» **Saved entries**
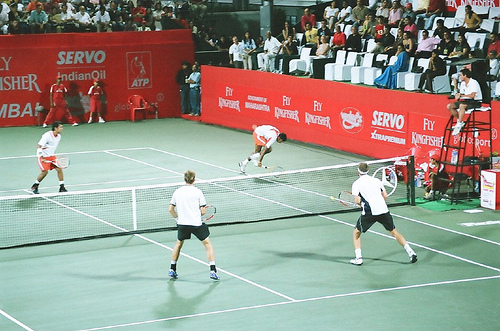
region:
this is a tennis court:
[60, 75, 355, 237]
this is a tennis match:
[64, 65, 341, 252]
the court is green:
[84, 110, 214, 202]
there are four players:
[65, 85, 392, 329]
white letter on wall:
[56, 48, 68, 66]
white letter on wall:
[64, 49, 74, 65]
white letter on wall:
[73, 50, 85, 64]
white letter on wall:
[82, 49, 97, 65]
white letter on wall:
[93, 48, 105, 68]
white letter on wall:
[28, 72, 42, 94]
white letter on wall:
[19, 73, 30, 93]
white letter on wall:
[9, 76, 21, 91]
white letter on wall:
[1, 73, 13, 92]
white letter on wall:
[6, 100, 23, 121]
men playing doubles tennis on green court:
[3, 112, 491, 324]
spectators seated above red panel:
[202, 7, 495, 167]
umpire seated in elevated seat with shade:
[430, 53, 495, 208]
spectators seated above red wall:
[3, 3, 195, 127]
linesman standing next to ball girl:
[40, 72, 107, 125]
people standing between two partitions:
[172, 57, 209, 121]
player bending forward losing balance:
[230, 120, 289, 180]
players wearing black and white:
[156, 158, 421, 284]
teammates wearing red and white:
[27, 119, 289, 194]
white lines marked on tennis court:
[6, 137, 495, 325]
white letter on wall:
[369, 108, 381, 127]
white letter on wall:
[375, 111, 386, 128]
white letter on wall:
[380, 110, 390, 127]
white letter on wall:
[65, 48, 75, 66]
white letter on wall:
[92, 50, 109, 67]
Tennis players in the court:
[150, 151, 409, 302]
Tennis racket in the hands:
[335, 177, 369, 221]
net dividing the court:
[2, 149, 421, 252]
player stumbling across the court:
[236, 119, 287, 179]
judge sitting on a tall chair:
[439, 65, 488, 138]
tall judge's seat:
[432, 54, 499, 203]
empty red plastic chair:
[118, 90, 156, 123]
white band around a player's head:
[356, 165, 373, 176]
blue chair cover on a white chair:
[376, 49, 410, 94]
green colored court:
[2, 116, 499, 329]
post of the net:
[406, 150, 418, 208]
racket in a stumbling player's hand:
[253, 161, 288, 180]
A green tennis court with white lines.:
[0, 116, 499, 328]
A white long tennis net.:
[0, 153, 412, 249]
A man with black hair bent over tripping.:
[240, 121, 287, 169]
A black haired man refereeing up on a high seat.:
[446, 69, 483, 135]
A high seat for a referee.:
[430, 55, 492, 207]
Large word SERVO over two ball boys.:
[56, 49, 106, 64]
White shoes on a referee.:
[450, 119, 465, 135]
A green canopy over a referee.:
[443, 58, 488, 65]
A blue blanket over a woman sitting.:
[372, 50, 409, 87]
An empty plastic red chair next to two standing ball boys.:
[127, 94, 147, 121]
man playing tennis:
[157, 158, 219, 300]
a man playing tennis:
[227, 108, 297, 191]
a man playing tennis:
[15, 109, 92, 209]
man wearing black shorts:
[145, 160, 242, 297]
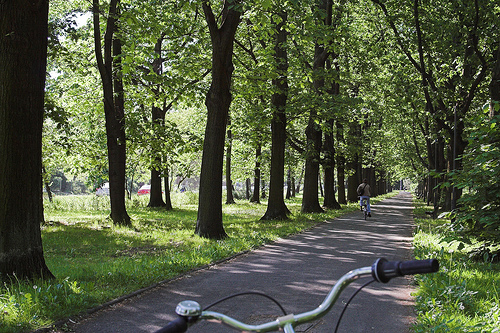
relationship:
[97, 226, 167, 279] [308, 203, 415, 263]
grass near path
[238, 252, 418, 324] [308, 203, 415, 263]
bike on path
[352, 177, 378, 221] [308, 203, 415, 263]
person on path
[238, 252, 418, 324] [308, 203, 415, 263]
bike in path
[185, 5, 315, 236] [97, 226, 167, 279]
trees in grass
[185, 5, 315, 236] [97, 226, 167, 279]
trees on grass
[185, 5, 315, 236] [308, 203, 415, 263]
trees near path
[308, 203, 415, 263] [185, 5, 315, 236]
path below trees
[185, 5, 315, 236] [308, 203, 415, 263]
trees above path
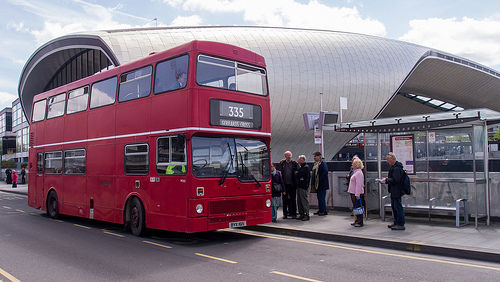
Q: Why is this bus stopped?
A: For pickup.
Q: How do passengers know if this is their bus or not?
A: The route number.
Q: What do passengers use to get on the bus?
A: Steps.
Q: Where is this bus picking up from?
A: A terminal.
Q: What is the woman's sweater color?
A: Pink.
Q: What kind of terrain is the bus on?
A: Flat.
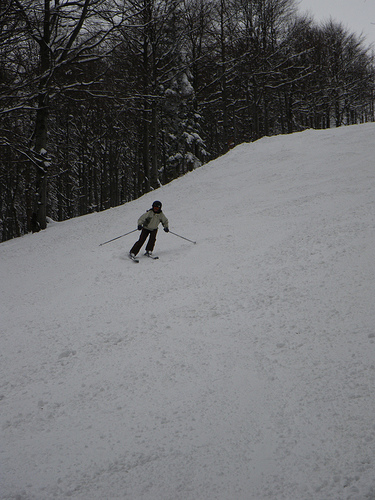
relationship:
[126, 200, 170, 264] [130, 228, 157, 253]
skier wears trousers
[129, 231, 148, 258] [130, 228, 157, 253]
leg of trousers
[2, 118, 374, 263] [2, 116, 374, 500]
slope white with snow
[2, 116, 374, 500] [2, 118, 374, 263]
snow covers slope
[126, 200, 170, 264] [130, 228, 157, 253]
skier wearing black trousers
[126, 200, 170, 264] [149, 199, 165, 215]
skier turns their head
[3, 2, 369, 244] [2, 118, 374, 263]
trees along slope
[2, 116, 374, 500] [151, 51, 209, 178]
snow on a tree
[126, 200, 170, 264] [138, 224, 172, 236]
skier wears gloves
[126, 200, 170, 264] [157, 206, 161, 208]
skier wears goggles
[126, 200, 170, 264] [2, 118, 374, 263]
skier skiing down a slope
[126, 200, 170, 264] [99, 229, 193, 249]
skier holds poles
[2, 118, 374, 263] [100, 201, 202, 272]
slope where skier skiing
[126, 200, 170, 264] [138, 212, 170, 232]
skier wearing a jacket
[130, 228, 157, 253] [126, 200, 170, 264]
trousers on skier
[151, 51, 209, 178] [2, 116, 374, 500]
tree covered with snow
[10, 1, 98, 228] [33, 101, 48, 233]
tree with thick trunk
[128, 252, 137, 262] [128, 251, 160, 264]
edge os skies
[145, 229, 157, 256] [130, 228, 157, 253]
leg of trousers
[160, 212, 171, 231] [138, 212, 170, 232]
arm of a jacket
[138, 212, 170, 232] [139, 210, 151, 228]
jacket on side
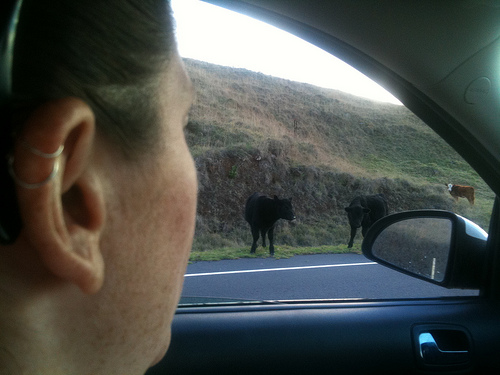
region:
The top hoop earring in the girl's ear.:
[25, 132, 67, 164]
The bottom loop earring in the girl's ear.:
[16, 163, 66, 192]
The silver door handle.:
[411, 328, 477, 360]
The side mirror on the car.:
[362, 203, 484, 292]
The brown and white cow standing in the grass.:
[443, 178, 486, 209]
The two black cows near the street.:
[233, 187, 393, 263]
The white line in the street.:
[184, 256, 387, 274]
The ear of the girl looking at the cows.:
[24, 101, 123, 308]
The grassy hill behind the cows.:
[211, 93, 471, 245]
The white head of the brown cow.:
[441, 182, 454, 191]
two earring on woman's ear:
[17, 115, 86, 227]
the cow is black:
[227, 172, 307, 257]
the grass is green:
[366, 140, 415, 167]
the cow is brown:
[434, 172, 489, 205]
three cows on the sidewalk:
[215, 161, 493, 255]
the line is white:
[247, 259, 339, 289]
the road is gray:
[288, 276, 394, 308]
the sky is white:
[216, 42, 296, 69]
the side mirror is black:
[333, 201, 498, 305]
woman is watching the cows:
[123, 77, 483, 297]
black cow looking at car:
[343, 191, 389, 248]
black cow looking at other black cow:
[243, 192, 297, 254]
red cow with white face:
[444, 180, 476, 205]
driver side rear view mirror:
[359, 208, 485, 289]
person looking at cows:
[5, 3, 197, 373]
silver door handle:
[411, 323, 471, 361]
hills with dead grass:
[178, 55, 492, 255]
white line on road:
[181, 262, 379, 277]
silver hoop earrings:
[6, 131, 63, 189]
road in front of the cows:
[180, 252, 477, 303]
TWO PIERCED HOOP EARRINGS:
[12, 137, 65, 194]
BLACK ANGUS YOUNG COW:
[237, 192, 297, 257]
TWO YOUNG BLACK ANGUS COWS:
[239, 192, 393, 252]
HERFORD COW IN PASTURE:
[444, 177, 476, 205]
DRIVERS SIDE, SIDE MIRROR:
[356, 208, 493, 285]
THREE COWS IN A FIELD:
[227, 179, 492, 248]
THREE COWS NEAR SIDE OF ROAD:
[235, 175, 477, 294]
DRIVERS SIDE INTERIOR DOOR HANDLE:
[410, 325, 480, 364]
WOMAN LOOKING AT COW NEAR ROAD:
[0, 0, 297, 369]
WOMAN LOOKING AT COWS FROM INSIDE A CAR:
[2, 4, 498, 305]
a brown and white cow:
[442, 180, 477, 210]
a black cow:
[240, 189, 297, 262]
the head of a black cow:
[272, 190, 297, 225]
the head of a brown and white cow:
[443, 181, 457, 193]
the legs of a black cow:
[246, 225, 278, 257]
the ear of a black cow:
[271, 192, 282, 203]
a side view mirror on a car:
[359, 204, 488, 294]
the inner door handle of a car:
[412, 322, 472, 363]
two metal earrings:
[6, 132, 64, 193]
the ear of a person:
[13, 92, 109, 297]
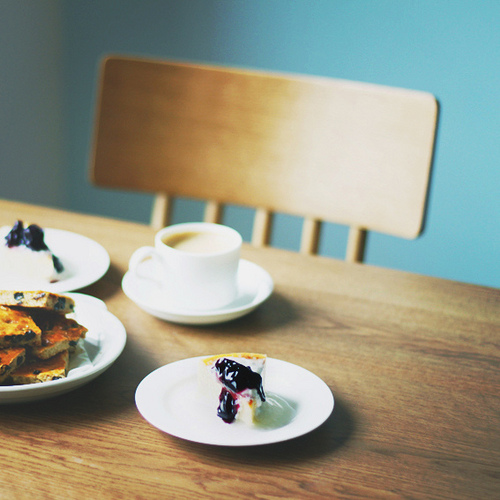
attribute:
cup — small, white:
[156, 235, 245, 290]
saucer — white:
[133, 282, 285, 320]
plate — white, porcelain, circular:
[140, 367, 362, 453]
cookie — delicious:
[19, 301, 72, 337]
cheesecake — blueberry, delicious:
[205, 355, 270, 413]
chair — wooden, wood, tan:
[109, 57, 452, 224]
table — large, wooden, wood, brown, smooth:
[310, 261, 493, 354]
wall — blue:
[265, 28, 479, 86]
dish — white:
[126, 363, 369, 443]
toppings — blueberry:
[209, 362, 258, 388]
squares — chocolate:
[9, 294, 82, 382]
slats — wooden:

» **WHAT THE TASK REQUIRES**
Copy the rows word for word, starting at the line that contains "racket in a" and ending after the line that contains "skier wearing black trousers". Omit the picture markers from your copy.

» **TASK RESULT**
racket in a stumbling player's hand:
[253, 161, 288, 180]
A green tennis court with white lines.:
[0, 116, 499, 328]
A white long tennis net.:
[0, 153, 412, 249]
A man with black hair bent over tripping.:
[240, 121, 287, 169]
A black haired man refereeing up on a high seat.:
[446, 69, 483, 135]
A high seat for a referee.:
[430, 55, 492, 207]
Large word SERVO over two ball boys.:
[56, 49, 106, 64]
White shoes on a referee.:
[450, 119, 465, 135]
A green canopy over a referee.:
[443, 58, 488, 65]
A blue blanket over a woman sitting.:
[372, 50, 409, 87]
An empty plastic red chair next to two standing ball boys.:
[127, 94, 147, 121]
man playing tennis:
[157, 158, 219, 300]
a man playing tennis:
[227, 108, 297, 191]
a man playing tennis:
[15, 109, 92, 209]
man wearing black shorts:
[145, 160, 242, 297]
relationship:
[97, 226, 167, 279] [308, 203, 415, 263]
grass near path
[238, 252, 418, 324] [308, 203, 415, 263]
bike on path
[352, 177, 378, 221] [308, 203, 415, 263]
person on path
[238, 252, 418, 324] [308, 203, 415, 263]
bike in path
[185, 5, 315, 236] [97, 226, 167, 279]
trees in grass
[185, 5, 315, 236] [97, 226, 167, 279]
trees on grass
[185, 5, 315, 236] [308, 203, 415, 263]
trees near path
[308, 203, 415, 263] [185, 5, 315, 236]
path below trees
[185, 5, 315, 236] [308, 203, 415, 263]
trees above path
Q: Why is this bus stopped?
A: For pickup.
Q: How do passengers know if this is their bus or not?
A: The route number.
Q: What do passengers use to get on the bus?
A: Steps.
Q: Where is this bus picking up from?
A: A terminal.
Q: What is the woman's sweater color?
A: Pink.
Q: What kind of terrain is the bus on?
A: Flat.
relationship:
[126, 200, 170, 264] [130, 228, 157, 253]
skier wears trousers
[129, 231, 148, 258] [130, 228, 157, 253]
leg of trousers
[2, 118, 374, 263] [2, 116, 374, 500]
slope white with snow
[2, 116, 374, 500] [2, 118, 374, 263]
snow covers slope
[126, 200, 170, 264] [130, 228, 157, 253]
skier wearing black trousers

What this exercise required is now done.